Das Gelände der Firma Iso Span in Ramingstein war – und ist jetzt wieder – ein einzigartiges Eldorado für sogenannte Gebäudebrüter. Damit werden Arten wie z.B. Mauersegler, Mehlschwalbe, Hausrotschwanz, Haussperling, Dohle, Turmfalke usw. aber auch so manche Fledermausart bezeichnet, die sich dem urbanen Lebensraum angepasst haben. In der Vergangenheit sind viele ihrer natürlichen bzw. ursprünglichen Brutplätze verloren gegangen, weshalb sie als Kulturfolger auf die „Kunstfelsen“ menschlicher Siedlungen angewiesen sind. Dort finden sie noch die Mauernischen, Litzen, Löcher und Spalten, die sie für ihr Überleben dringend brauchen. So werden manche Gebäude über Jahrzehnte hinweg traditionell als Brutplätze genutzt, nicht selten gleich in Form ganzer Kolonien. Leider werden diese Öffnungen im Zuge von Fassadensanierungen, Dachausbauten und immer häufiger bei der Anbringung von Photovoltaik-Anlagen oft unwissentlich verschlossen. Die Brutplätze sind damit nicht mehr zugänglich und schlimmstenfalls werden Eier oder Jungtiere sogar eingemauert.
Dank Werner Kommik, einem leidenschaftlichen und aufmerksamen Vogelkundler, sowie seinem Enkel Jan, der eine prämierte Arbeit über Mauerseglervorkommen im Lungau verfasst hat, konnte die Ramingsteiner Brutpopulation vor diesem Schicksal bewahrt werden: Sie bemerkten und meldeten die vergeblichen Anflugversuche der eleganten Vögel, nachdem PV-Module an einem Firmengebäude angebracht worden waren. Schnell wurde man sich bei einem Lokalaugenschein einig, dass mit Ersatznistkästen Abhilfe geschaffen werden kann, denn Mauersegler sind nicht nur typische Koloniebrüter, sondern haben auch eine ausgeprägte Brutplatztreue. Überhaupt ist diese Art, die durch die Vogelschutzrichtlinie der Europäischen Union sowie durch die Salzburger Tierartenschutzverordnung geschützt ist, ein wahrer Rekordhalter unter den Vögeln: lediglich von Mai bis August halten sich die pfeilschnellen Flugkünstler mit den sichelförmigen Flügeln, kurzem Schwanz und typisch schrillen Rufen in Österreich auf, den Rest des Jahres verbringen sie am Zug bzw. im Überwinterungsgebiet in Afrika südlich der Sahara.
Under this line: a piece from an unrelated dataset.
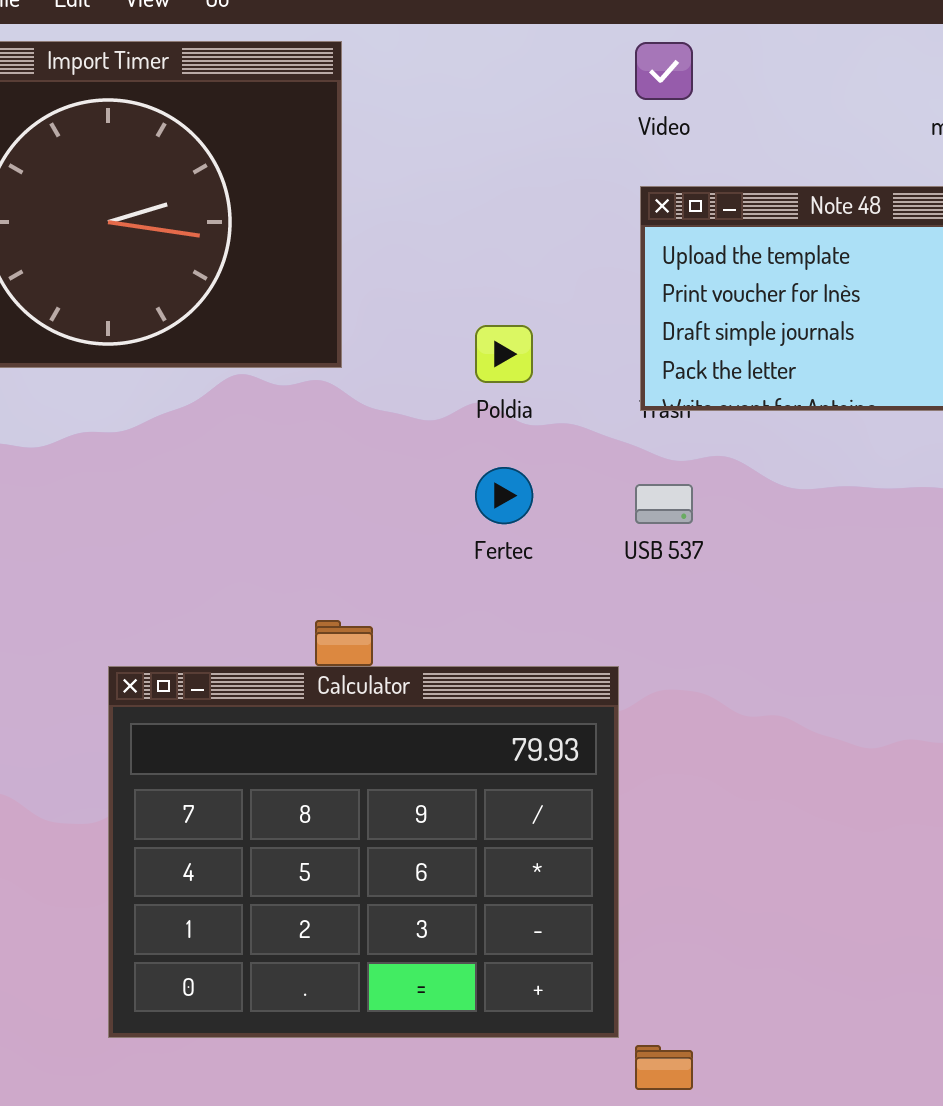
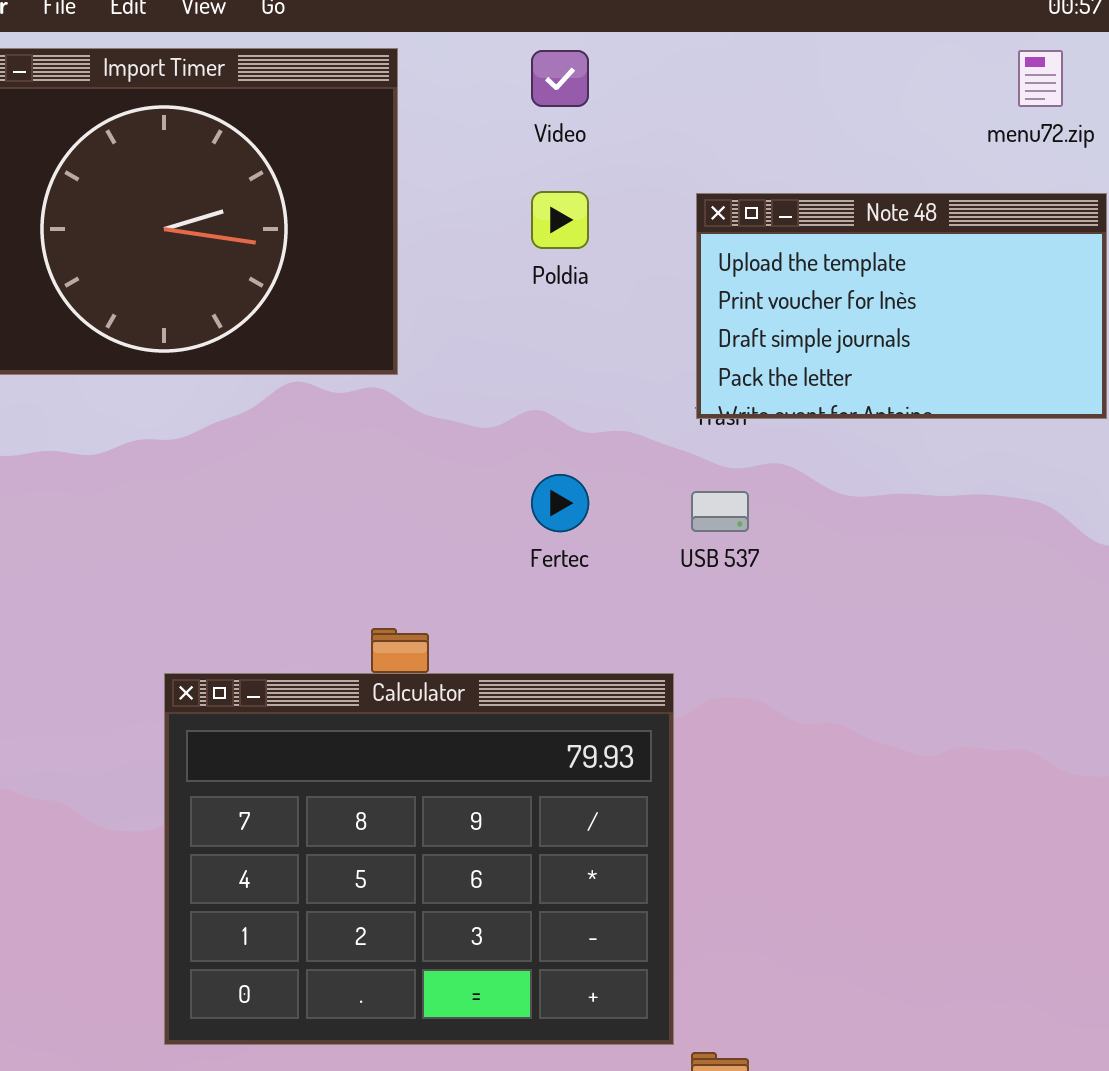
Video: [635,42,693,100] -> [531,50,589,107], moved
Poldia: [475,325,533,383] -> [531,191,589,249], moved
Viele Menschen verbinden mit dieser Geräuschkulisse den Hochsommer und empfinden ihre Anwesenheit als Bereicherung. Für manche mögen sie wie eine große Schwalbe wirken, doch sie stellen eine eigene Familie dar und sind bei genauerem Hinsehen mit ihren rasanten Flügen und Lautäußerungen unverwechselbar. Und sie sind wahrlich für den Flug geboren: eigentlich landet Apus apus, griechisch der „Fußlose“, so gut wie nie, denn alles – Ernährung, Paarung, Schlaf – wird in der Luft erledigt. Alles? Nun gut, fast alles. Denn für die Brut muss selbst der Mauersegler einmal landen. Und genau hier muss auf den besonderen Gast Rücksicht genommen werden! In Ramingstein wurden dazu schließlich 23 Spezial-Nistkästen von Martin Wieland eigens angefertigt und montiert. Und noch während der Arbeiten kam es prompt zu einem ersten Anflugversuch eines Mauerseglers! Das sind gute Aussichten, und so sollen die herrlichen Flugakrobaten hier nächstes Jahr wieder ihre Kreise ziehen und auch brüten können. Allen Beteiligten sei hiermit ausdrücklich für ihren Einsatz gedankt.
Photovoltaik und Gebäudebrüter müssen sich also nicht ausschließen, sogar im Gegenteil. Der geschilderte Fall soll als Positivbeispiel dienen und Schule machen – Nachahmung definitiv erwünscht!